10. Is there anything that you would like to promote to our readers? (Any upcoming initiatives / webinars, conferences etc.)

The BGTC will be providing a progress update at the ASGCT Policy Summit being held in Washington, DC on September 18-19, 2023, and will be distributing its second anniversary newsletter to the consortium’s mailing list in late October. The AMP Program will be holding a scientific symposium in conjunction with its 10th anniversary on February 5-6, 2024.


Dr. Courtney Silverthorn is an Associate Vice President for Science Partnerships at the Foundation for the National Institutes of Health (FNIH). With extensive experience in public-private partnerships and federal technology transfer policy, she serves as the Director of the Accelerating Medicines Partnership® (AMP®) program and is responsible for new business development in platform approaches to therapeutics and the program’s Bespoke Gene Therapy Consortium, a multi-year public-private partnership to advance manufacturing and regulatory frameworks for gene therapy treatments for rare diseases.

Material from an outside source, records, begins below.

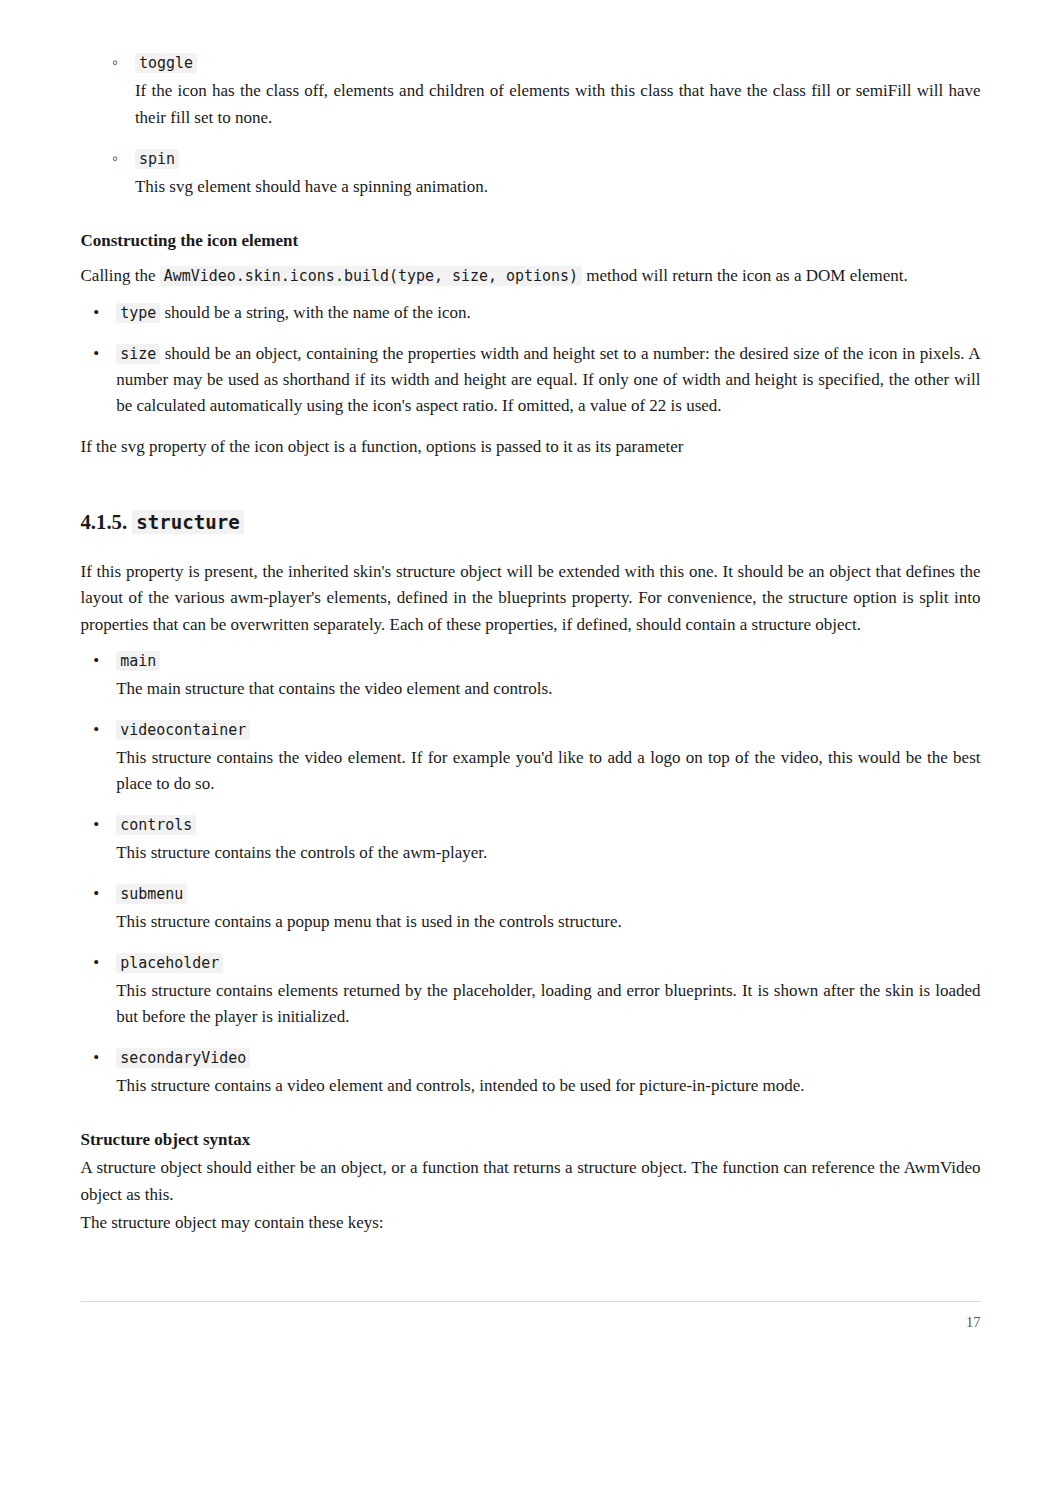toggle If the icon has the class off, elements and children of elements with this class that have the class fill or semiFill will have their fill set to none.
spin This svg element should have a spinning animation.
Constructing the icon element
Calling the AwmVideo.skin.icons.build(type, size, options) method will return the icon as a DOM element.
type should be a string, with the name of the icon.
size should be an object, containing the properties width and height set to a number: the desired size of the icon in pixels. A number may be used as shorthand if its width and height are equal. If only one of width and height is specified, the other will be calculated automatically using the icon's aspect ratio. If omitted, a value of 22 is used.
If the svg property of the icon object is a function, options is passed to it as its parameter
4.1.5. structure
If this property is present, the inherited skin's structure object will be extended with this one. It should be an object that defines the layout of the various awm-player's elements, defined in the blueprints property. For convenience, the structure option is split into properties that can be overwritten separately. Each of these properties, if defined, should contain a structure object.
main The main structure that contains the video element and controls.
videocontainer This structure contains the video element. If for example you'd like to add a logo on top of the video, this would be the best place to do so.
controls This structure contains the controls of the awm-player.
submenu This structure contains a popup menu that is used in the controls structure.
placeholder This structure contains elements returned by the placeholder, loading and error blueprints. It is shown after the skin is loaded but before the player is initialized.
secondaryVideo This structure contains a video element and controls, intended to be used for picture-in-picture mode.
Structure object syntax
A structure object should either be an object, or a function that returns a structure object. The function can reference the AwmVideo object as this.
The structure object may contain these keys:
17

Prior to joining the FNIH, Courtney held several positions in the Technology Partnerships Office at the National Institute of Standards and Technology (NIST), including serving as the Acting Director of the office from 2020 to 2021. During her time at NIST, she led technology transfer activities at the agency and was central to the interagency Lab-to-Market initiative. Her interagency policy coordination efforts included serving as a Co-Chair of the National Science and Technology Council’s Lab-to-Market subcommittee and developing and implementing findings from NIST’s Return on Investment Initiative. She also served as a Senior Policy Advisor to the Office of Science and Technology Policy, supporting both Lab-to-Market and Citizen Science, and executed hundreds of technology transfer partnerships at the National Cancer Institute and the Frederick National Laboratory for Cancer Research.

Dr. Silverthorn earned a Ph.D. in Pharmacology from The Johns Hopkins University School of Medicine, a M.S. in Leadership from Washington University in St. Louis, and a B.S. in Biochemistry and Molecular Biology from Sweet Briar College. She has also earned certificates in Biotechnology Enterprise from Johns Hopkins and in Policy Strategy from the Brookings Institution.